Elle mit à bien des études de divers maté­riaux anciens, tels que le bleu de Prusse, le ver­nis des vio­lons de Stra­di­va­rius, ou des fos­siles d’espèces de pois­sons disparues.

De belles prises

Féru d’escrime, ce cher­cheur s’est ren­du habi­tué de l’incursion rapide et fruc­tueuse dans un champ d’investigation. Comme il ne manque pas de patience, il en revient avec de belles, et par­fois spec­ta­cu­laires, prises. Il les double du sou­ci d’instaurer de nou­velles méthodologies.

Loïc Ber­trand sou­hai­te­rait que l’évaluation des cher­cheurs, en notre pays, tienne davan­tage compte de telles contri­bu­tions, tout aus­si impor­tantes, à son estime, que la publi­ca­tion de beaux résul­tats dans de grandes revues inter­na­tio­nales – comme il le fait.

Jusqu’aux aspects épistémologiques

Direc­teur de labo­ra­toire, Loïc Ber­trand excelle tant à insuf­fler un esprit d’équipe qu’à déni­cher les moyens maté­riels pour faire fonc­tion­ner son groupe à haut régime.
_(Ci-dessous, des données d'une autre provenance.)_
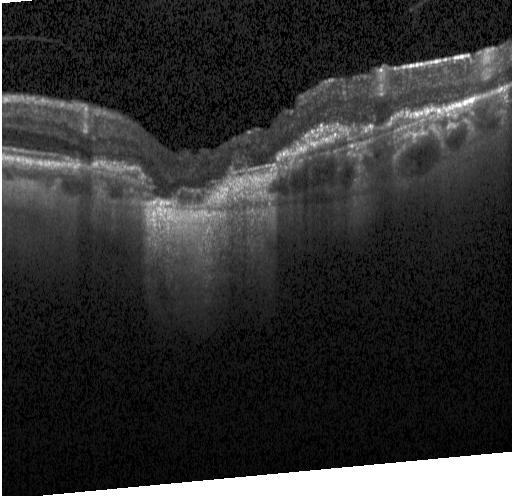
SD-OCT. Heidelberg Spectralis. Fovea-centered. Retinal OCT B-scan.
Assessment: choroidal neovascularization (CNV).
À l’automne 2013, la ministre de la Recherche inau­gu­rait un nou­veau bâti­ment, mitoyen du syn­chro­tron SOLEIL, pour IPANEMA.

Qu’IPANEMA se soit his­sé d’emblée aux pre­miers rangs mon­diaux, pre­nant de vitesse même les Amé­ri­cains, fait la fier­té de Loïc Ber­trand Cela l’incite à élar­gir sa visée jusqu’aux aspects épis­té­mo­lo­giques. Bref, il se construit une belle carrière.